Autoria: Liliana Borges.
Fonte: O Público. Data: 29/08/2016.
Os livros
são espalhados em diferentes locais da freguesia de Arroios e chegam aos 60
exemplares num só dia. Em bancos de jardins, esplanadas ou até piscinas
municipais, os livros procuram novas casas até dia 15 de Setembro.
Podem ser policiais ou histórias de amor.
Há quem prefira a poesia ou o fantástico, mas são poucos. Num mundo em que se
procuram pokémons e dominado pela hegemonia do online há uma freguesia em
Lisboa que quer colocar os moradores a caçar livros. Para isso, até 15 de
Setembro, a Biblioteca de S. Lázaro e a Junta de Freguesia de Arroios unem-se
numa iniciativa que pretende distribuir gratuitamente 2500 livros pelas ruas
até ao próximo dia 15 de Setembro. A selecção é feita com base nos
critérios de catalogação exigidos e com base no seu estado de conservação, no
tipo de literatura em que se inserem e nos anos da edição do livro.
A ideia de oferecer livros não
é pioneira, mas é a primeira vez que os livros são colocados na rua, conta ao
PÚBLICO Joaquina Pereira, uma das coordenadoras do projecto e responsável pela
biblioteca. "Queremos que as pessoas percam o medo que têm dos livros. Em
anos anteriores fazíamos a iniciativa aqui na própria biblioteca, mas não eram
muitas as pessoas que aqui vinham buscar. Ou por não saberem, ou por sentirem
vergonha", explica Joaquina.
Joaquina trabalha na biblioteca
há cerca de dois anos e meio. Durante este tempo, familiarizou-se com as
estantes por onde nos guia, enquanto explica a disposição dos livros naquela
que é a biblioteca municipal mais antiga de Lisboa e fala-nos da biblioteca e
dos seus visitantes. A menina dos seus olhos é a sala original, a sala de
leitura principal do edifício de arquitectura neoclássica erudita, inaugurada
em 1883, por Teófilo Ferreira, quando ainda se escrevia “Bibliotheca”. Aqui os
livros estão protegidos do tempo pelos vidros dos velhos armários de madeira.
No centro, um candeeiro de lustre marca o encontro entre as duas linhas de
mesas dispostas em dois círculos ao longo do espaço hexagonal, que se
preservou, mesmo
depois do encerramento entre 2000 e 2006 para requalificação da
biblioteca.
"Esta é a sala mais
antiga, que foi depois alargada a mais duas salas, a sala de estudo e a sala
infantil, mas quisemos manter tudo igual ao projecto original. Até o relógio de
parede é o mesmo ainda", conta orgulhosa. Entre as colecções constam
livros dos séculos XVII ao século XIX, sobre História de Portugal, sem esquecer
os Descobrimentos, a expansão e a colonização portuguesas, espanholas e
francesas, a Restauração de 1640, o Governo de Pombal e a implantação do
liberalismo.
No entanto, apesar da
qualidade da oferta, não são os livros de História os mais
procurados, adianta Joaquina. Os favoritos continuam a ser os policiais e
os romances. Segue-se depois a literatura erótica e só depois os infantis e
especializados. Os clássicos e a poesia são menos populares.

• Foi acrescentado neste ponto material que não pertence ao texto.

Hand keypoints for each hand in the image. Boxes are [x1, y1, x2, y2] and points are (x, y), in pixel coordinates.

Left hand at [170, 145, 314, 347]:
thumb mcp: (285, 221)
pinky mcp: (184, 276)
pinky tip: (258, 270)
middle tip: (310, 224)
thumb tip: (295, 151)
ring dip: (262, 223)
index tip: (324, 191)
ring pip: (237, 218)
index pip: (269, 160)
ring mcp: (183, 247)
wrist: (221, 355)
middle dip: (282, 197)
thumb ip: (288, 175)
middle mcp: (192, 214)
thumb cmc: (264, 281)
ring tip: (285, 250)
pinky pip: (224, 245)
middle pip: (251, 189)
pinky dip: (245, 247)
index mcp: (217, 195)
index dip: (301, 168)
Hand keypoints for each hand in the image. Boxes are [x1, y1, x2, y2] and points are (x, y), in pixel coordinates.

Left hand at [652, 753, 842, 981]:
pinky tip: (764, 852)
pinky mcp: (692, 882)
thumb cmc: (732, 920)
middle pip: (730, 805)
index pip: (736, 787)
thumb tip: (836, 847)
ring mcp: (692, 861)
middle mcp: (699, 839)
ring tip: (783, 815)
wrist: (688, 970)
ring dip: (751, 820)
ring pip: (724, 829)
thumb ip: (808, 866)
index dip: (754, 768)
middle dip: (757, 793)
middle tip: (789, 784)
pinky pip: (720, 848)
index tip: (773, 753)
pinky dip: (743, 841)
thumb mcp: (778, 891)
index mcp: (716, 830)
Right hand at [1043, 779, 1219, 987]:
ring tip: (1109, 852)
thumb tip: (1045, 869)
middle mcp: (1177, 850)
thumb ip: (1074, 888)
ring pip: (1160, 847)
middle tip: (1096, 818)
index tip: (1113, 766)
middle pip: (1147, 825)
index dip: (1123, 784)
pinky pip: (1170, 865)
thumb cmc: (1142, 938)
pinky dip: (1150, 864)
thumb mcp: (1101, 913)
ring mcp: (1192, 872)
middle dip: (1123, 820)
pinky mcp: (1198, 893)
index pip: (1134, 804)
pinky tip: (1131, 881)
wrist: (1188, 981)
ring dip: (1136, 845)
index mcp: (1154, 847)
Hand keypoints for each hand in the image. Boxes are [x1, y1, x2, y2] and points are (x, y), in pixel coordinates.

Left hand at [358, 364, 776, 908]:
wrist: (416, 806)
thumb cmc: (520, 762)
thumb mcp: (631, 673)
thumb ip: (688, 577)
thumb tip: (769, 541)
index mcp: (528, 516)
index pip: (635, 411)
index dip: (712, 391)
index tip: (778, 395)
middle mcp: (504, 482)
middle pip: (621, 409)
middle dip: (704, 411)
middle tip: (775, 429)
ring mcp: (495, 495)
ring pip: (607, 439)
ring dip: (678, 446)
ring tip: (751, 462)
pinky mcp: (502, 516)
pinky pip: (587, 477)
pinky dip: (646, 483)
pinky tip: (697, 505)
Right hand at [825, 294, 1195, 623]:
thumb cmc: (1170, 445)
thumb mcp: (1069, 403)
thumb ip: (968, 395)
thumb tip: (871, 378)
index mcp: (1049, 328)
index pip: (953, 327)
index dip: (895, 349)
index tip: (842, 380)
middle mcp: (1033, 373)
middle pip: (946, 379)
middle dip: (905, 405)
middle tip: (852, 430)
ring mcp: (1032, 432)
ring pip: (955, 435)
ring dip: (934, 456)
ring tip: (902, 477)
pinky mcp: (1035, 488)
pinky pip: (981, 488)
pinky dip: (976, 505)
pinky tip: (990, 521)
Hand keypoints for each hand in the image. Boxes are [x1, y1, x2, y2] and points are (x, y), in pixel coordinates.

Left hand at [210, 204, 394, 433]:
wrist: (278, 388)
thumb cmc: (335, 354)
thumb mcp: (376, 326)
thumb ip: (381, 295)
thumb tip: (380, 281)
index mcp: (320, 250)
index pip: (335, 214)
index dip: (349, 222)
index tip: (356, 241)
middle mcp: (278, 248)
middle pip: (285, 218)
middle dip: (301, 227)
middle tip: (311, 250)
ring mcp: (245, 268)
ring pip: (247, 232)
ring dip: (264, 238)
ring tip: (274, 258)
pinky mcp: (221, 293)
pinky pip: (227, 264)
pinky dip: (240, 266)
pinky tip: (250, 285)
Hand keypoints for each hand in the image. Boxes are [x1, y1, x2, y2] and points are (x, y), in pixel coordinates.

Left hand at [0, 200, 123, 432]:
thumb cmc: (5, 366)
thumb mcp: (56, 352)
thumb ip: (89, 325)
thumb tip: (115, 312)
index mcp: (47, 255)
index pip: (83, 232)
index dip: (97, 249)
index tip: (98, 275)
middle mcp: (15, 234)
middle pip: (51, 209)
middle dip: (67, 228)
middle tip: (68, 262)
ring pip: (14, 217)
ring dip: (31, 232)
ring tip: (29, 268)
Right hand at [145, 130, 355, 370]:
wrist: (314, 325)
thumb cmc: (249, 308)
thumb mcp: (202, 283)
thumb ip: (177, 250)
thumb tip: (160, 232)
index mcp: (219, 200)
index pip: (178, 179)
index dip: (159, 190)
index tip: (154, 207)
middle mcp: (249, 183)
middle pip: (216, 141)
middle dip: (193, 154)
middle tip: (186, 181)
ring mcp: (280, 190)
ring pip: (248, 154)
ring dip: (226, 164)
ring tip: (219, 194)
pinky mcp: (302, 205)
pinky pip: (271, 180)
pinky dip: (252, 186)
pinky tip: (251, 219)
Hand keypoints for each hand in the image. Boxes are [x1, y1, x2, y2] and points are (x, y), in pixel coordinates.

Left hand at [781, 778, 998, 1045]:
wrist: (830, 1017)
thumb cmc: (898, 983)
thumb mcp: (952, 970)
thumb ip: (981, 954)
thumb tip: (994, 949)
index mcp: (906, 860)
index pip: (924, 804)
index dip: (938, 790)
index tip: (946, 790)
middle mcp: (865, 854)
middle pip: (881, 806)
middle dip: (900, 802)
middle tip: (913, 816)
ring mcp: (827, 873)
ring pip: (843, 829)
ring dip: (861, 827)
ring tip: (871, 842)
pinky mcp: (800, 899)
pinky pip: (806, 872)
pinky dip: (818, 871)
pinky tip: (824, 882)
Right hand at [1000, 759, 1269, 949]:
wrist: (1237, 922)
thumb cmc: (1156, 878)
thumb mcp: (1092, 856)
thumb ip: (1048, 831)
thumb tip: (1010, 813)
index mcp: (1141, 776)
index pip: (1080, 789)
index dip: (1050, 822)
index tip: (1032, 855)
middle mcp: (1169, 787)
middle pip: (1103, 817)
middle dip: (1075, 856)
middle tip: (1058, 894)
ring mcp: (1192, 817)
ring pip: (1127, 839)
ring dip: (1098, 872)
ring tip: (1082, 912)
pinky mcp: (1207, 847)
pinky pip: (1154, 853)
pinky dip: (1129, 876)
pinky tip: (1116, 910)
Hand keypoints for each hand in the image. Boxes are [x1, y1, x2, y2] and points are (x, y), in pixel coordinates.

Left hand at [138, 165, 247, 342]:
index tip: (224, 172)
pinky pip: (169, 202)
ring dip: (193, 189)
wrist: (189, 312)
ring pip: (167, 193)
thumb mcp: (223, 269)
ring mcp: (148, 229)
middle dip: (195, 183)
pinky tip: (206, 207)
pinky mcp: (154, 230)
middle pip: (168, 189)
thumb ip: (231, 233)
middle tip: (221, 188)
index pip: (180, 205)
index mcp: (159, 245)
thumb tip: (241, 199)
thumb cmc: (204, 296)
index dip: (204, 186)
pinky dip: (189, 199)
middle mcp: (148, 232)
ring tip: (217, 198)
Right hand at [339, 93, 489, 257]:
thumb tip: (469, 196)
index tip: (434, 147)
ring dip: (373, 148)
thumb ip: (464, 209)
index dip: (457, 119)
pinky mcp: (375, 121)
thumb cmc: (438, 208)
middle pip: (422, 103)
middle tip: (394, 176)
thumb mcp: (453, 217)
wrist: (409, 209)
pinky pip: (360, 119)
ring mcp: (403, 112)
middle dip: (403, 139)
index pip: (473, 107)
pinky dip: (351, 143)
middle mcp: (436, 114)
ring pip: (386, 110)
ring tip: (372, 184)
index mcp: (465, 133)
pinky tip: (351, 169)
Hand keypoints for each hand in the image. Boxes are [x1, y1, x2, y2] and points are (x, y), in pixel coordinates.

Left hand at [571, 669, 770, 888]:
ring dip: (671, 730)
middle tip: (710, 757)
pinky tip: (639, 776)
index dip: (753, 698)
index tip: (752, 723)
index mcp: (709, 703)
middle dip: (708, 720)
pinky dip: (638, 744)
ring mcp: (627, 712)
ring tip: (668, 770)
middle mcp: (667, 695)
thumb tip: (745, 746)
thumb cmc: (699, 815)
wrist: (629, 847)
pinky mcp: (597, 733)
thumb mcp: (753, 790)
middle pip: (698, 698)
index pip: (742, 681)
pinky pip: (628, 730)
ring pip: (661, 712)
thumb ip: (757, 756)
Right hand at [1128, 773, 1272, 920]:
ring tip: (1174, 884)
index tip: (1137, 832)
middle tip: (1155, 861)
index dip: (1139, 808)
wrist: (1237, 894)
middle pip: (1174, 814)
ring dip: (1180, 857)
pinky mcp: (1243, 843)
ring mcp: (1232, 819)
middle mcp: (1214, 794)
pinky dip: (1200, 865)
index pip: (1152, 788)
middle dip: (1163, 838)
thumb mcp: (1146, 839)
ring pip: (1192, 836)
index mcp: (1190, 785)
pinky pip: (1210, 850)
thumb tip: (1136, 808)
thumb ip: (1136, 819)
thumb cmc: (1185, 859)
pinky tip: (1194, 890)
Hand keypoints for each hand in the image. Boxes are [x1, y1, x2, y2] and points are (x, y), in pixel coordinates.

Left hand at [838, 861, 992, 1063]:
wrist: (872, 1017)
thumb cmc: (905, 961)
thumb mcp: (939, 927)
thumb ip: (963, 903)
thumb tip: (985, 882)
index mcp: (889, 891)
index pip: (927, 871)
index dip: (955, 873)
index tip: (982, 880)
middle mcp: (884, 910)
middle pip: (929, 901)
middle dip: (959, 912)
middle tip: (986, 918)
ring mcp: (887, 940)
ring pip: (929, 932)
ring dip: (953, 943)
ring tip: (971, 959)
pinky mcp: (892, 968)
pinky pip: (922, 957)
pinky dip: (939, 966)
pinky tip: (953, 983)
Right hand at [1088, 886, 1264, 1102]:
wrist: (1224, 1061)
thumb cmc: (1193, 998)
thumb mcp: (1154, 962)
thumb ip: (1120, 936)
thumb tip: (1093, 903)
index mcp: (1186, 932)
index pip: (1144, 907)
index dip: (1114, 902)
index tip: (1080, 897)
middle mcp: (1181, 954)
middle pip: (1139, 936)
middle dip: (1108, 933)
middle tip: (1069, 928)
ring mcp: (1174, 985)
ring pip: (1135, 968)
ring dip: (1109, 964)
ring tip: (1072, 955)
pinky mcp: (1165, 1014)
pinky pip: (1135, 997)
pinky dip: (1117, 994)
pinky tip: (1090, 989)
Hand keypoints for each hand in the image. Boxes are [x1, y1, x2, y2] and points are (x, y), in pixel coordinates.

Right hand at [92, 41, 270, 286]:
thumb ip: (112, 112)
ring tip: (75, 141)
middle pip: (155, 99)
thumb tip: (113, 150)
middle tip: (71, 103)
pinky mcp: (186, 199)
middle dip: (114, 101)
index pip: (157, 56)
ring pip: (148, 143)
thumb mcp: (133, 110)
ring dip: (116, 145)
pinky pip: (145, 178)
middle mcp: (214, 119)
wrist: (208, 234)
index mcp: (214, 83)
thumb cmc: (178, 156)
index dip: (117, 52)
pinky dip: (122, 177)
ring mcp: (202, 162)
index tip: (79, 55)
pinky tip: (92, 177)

Para desafiar os hábitos de
leitura e até as preferências dos leitores, a equipa da biblioteca distribui
diariamente cerca de 50 a 60 livros pela freguesia. “Cada saco tem cerca de
duas dezenas de livros. Cada funcionário leva um ou dois sacos e procede à
distribuição. Tentamos espalhar por diferentes zonas da freguesia.” O jardim do
Torel, a zona do Saldanha e da Penha de França ou Estefânia são algumas das
zonas onde se podem encontrar os livros.
“Às vezes vamos encontrando os papéis que
distribuímos com o livro, mas não há sinal dele”, conta. “Ainda esta semana vi
alguém a ler um dos livros distribuídos, enquanto almoçava numa esplanada, o
que prova que as pessoas estão a aderir ao projecto”, conclui. “Muitas
vezes as pessoas intimidam-se e não conhecem os livros. Parece que os livros
assustam", analisa, descrevendo o projecto como uma forma de atrair novos
leitores, que não têm de ser moradores da freguesia. “Tem de haver um trabalho
que aposte em expandir os livros. Ler e conhecer mais livros traduz-se em mais
conhecer, mais informação. E as pessoas mais informadas são pessoas mais
livres”, sublinha.
Por isso, os livros saem da
biblioteca e podem ser encontrados em bancos de jardim, cafés, quiosques. São
sinalizados com um panfleto que contextualiza a iniciativa Leva-me Contigo e
que convida o leitor a conhecer as instalações que são a casa de mais de 20 mil
livros, entre os quais se contam colecções únicas no país.